The company is working with FFA members and the chamber to plant and take care of the plots with help from residents of the apartment complex.

“It allows residents to have fresh fruits and vegetables,” said Michele Yerges, services coordinator with Glick.

There’s also a side benefit, Yerges said.

“It gives them a chance to get out,” she said. Many of Jamestown residents are elderly or disabled and low-income.

The food grown in the garden is shared by those who help grow and harvest it and is given to other residents at the apartment complex.

“Often members of the community such as seniors feel like they are being left out; this makes them feel like the community wants to do something for them,” Yerges said.

The garden also is a learning experience, Robinson said.

“It gives us a chance to come out and try to grow things and learn from our mistakes … what to do and what not to do,” she said.

The group mainly was planting vegetables, including a luffa plant, which, when mature, makes a scrubbing sponge for use in the shower or bath.

“We’re going to have a luffa party at the end of the harvest season to dry them and make luffas out of them,” Yerges said.

Saturday was a day for everyone who had reserved garden plots to come out and get started planting and meet others interested in gardening.
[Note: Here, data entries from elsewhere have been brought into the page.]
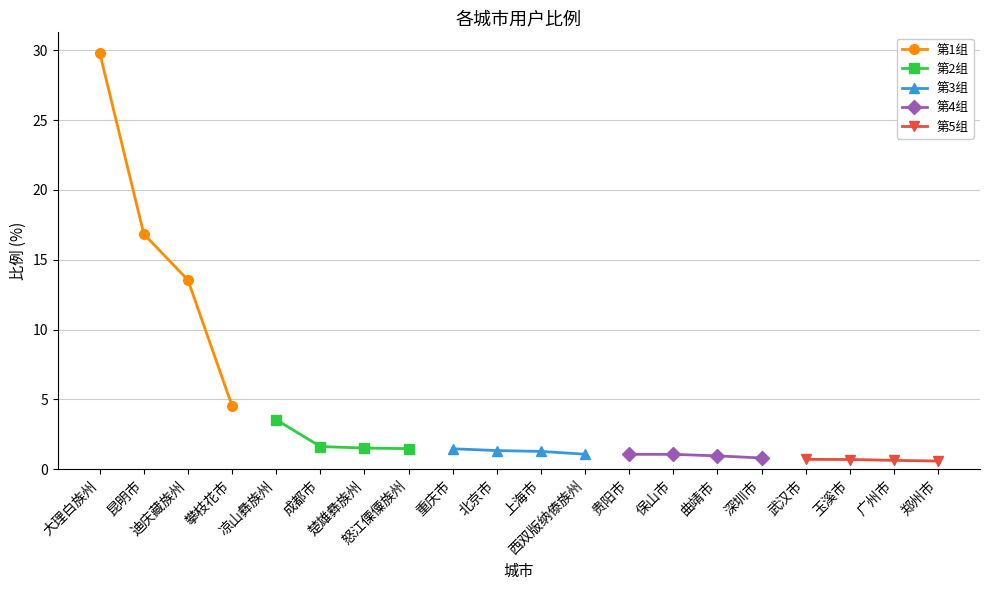

What is the maximum value for 第1组?

29.8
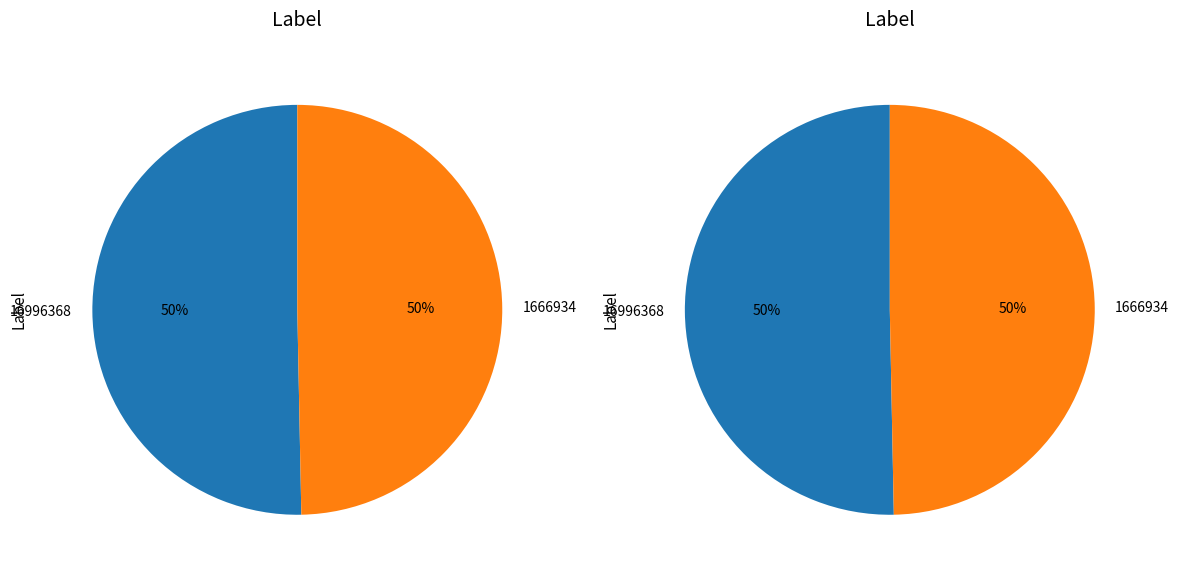

What percentage is the 16996368 slice, to the nearest percent?

50%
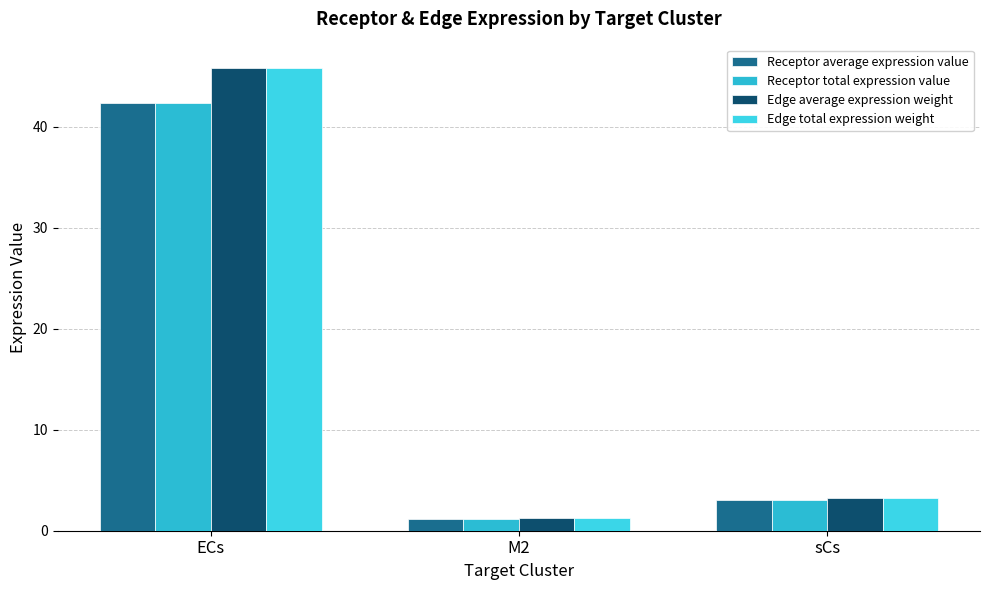

Which series has the largest total across all categories?

Edge average expression weight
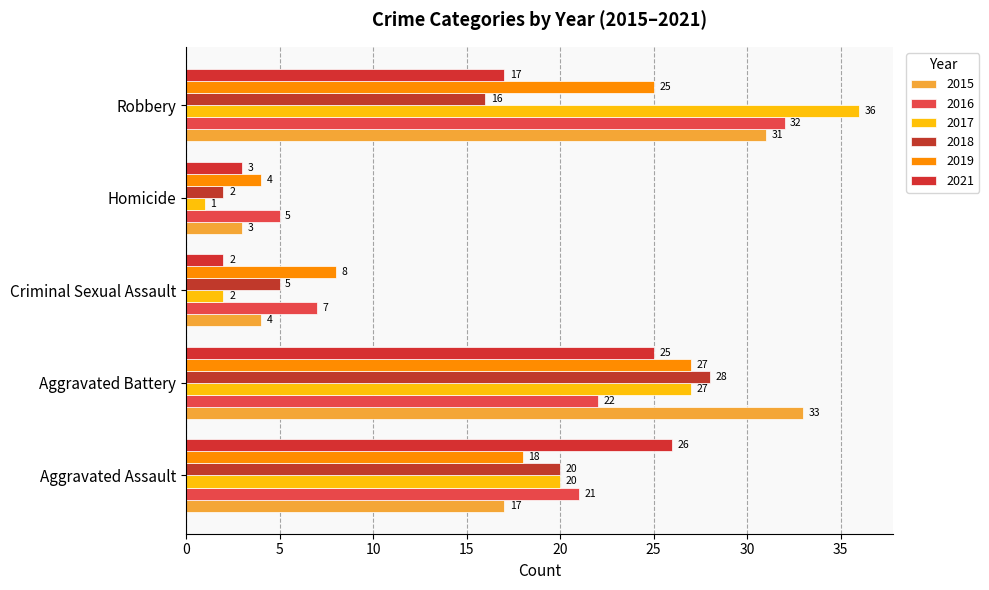

At which label is 2018 closest to 15?

Robbery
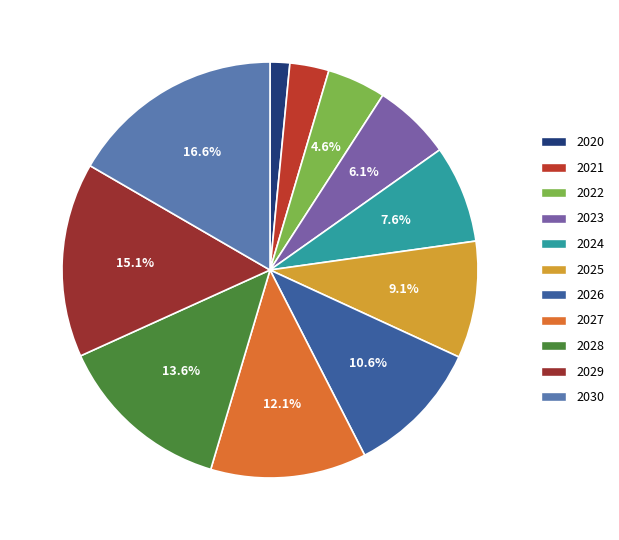

Rank the categories by value from lowest to highest.

2020, 2021, 2022, 2023, 2024, 2025, 2026, 2027, 2028, 2029, 2030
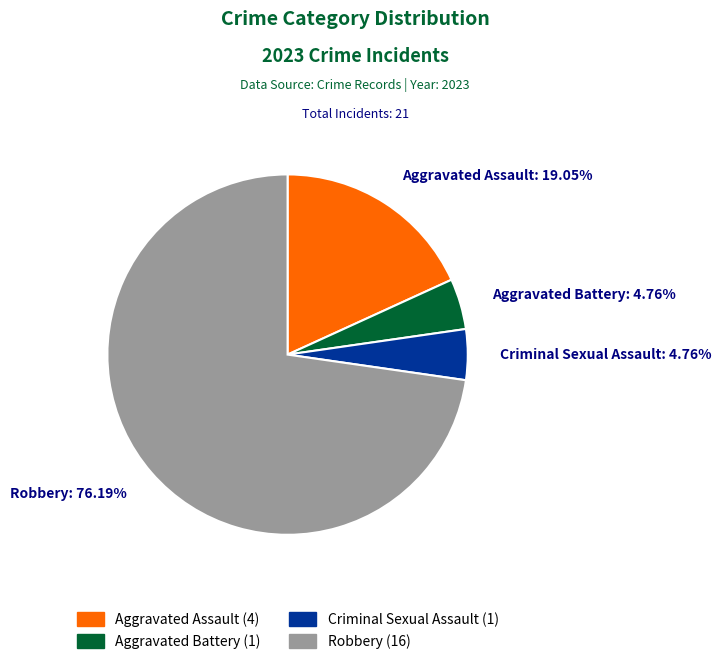

Which category has the biggest portion of the pie?

Robbery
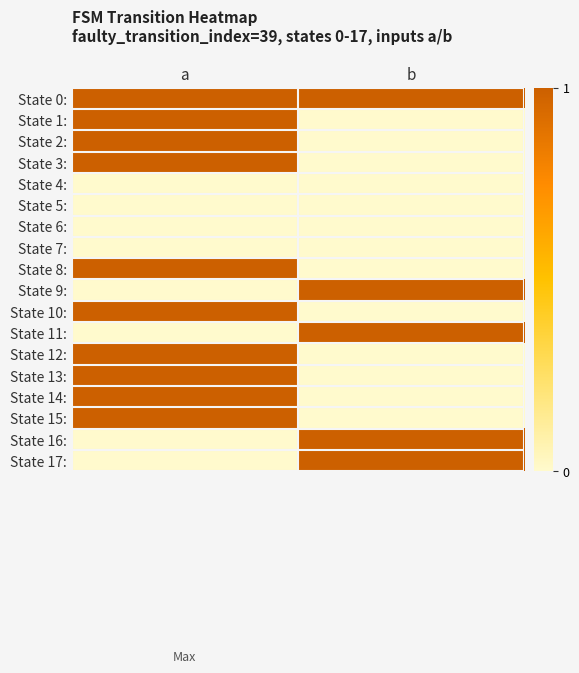

Reading left to right, extract all data points from this chart.

State 0:: a=1	b=1
State 1:: a=1	b=0
State 2:: a=1	b=0
State 3:: a=1	b=0
State 4:: a=0	b=0
State 5:: a=0	b=0
State 6:: a=0	b=0
State 7:: a=0	b=0
State 8:: a=1	b=0
State 9:: a=0	b=1
State 10:: a=1	b=0
State 11:: a=0	b=1
State 12:: a=1	b=0
State 13:: a=1	b=0
State 14:: a=1	b=0
State 15:: a=1	b=0
State 16:: a=0	b=1
State 17:: a=0	b=1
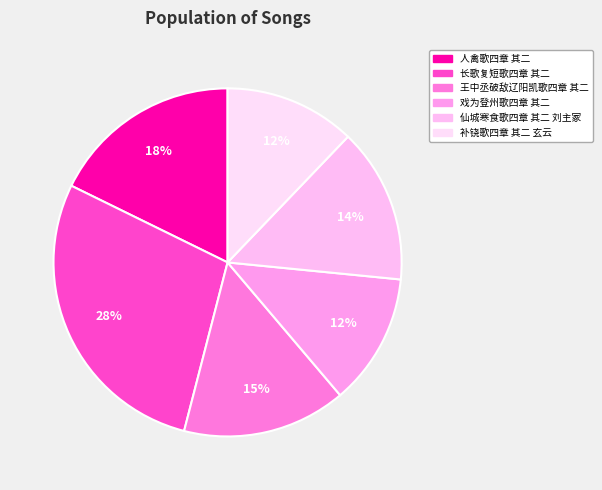

Approximately how many times larger is the value at 补铙歌四章 其二 玄云 compared to 戏为登州歌四章 其二?

1.0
It had originally been scheduled for April 30, but was rained out that day.

Those in attendance had the chance to find out more about the community garden, sign up for a garden plot, get started on planting with help from volunteers or receive gardening tips and advice from professionals.

“The community sees these gardens as a part of them,” said Jeanna Eppley, Seymour High School agriculture and FFA teacher. She helped oversee Saturday’s kickoff event, sold FFA plants and helped prepare plots for those that reserved them.

There have been very few issues with the community garden since it began two years ago.

“We haven’t had to worry about security at all; we put a fence up to keep animals out,” Eppley said.

Several plots over from Robinson’s, Jennifer Motsinger and Luke Godding, both of Seymour, planted tomatoes before surrounding them with fencing to contain them in one of their four plots.

The two also had a plot at the community garden last year and said they learned a lot from their previous year of planting.

“We grew everything and the tomatoes and beans kind of went crazy,” Godding said.

Since they live in an apartment, they don’t have the space for a garden, Motsinger said.

“It’s great to have a garden,” she added.

The duo increased their plots from one last year to four this year, expanding the variety of vegetables they plan to grow and the space available for the plants.

“We’re city kids originally, so it’s taken a lot of learning. Thank goodness for the internet,” Godding said.

Though technically in its third year, Eppley said she views it as the second true year for the garden.

“Our first year doesn’t really count; we only had one person reserve a plot the first year,” she said.

The garden is divided into 60 plots that are roughly 10-by-20-feet in size. They can be reserved for $10 per plot.

In previous years, Seymour FFA students had taken care of a large number of the plots themselves.

This year, the day began with only three plots left unreserved, and by mid-morning, they were gone too.

“Our future plan would be to hopefully open another community garden at the school farm over at Freeman Field,” Eppley said.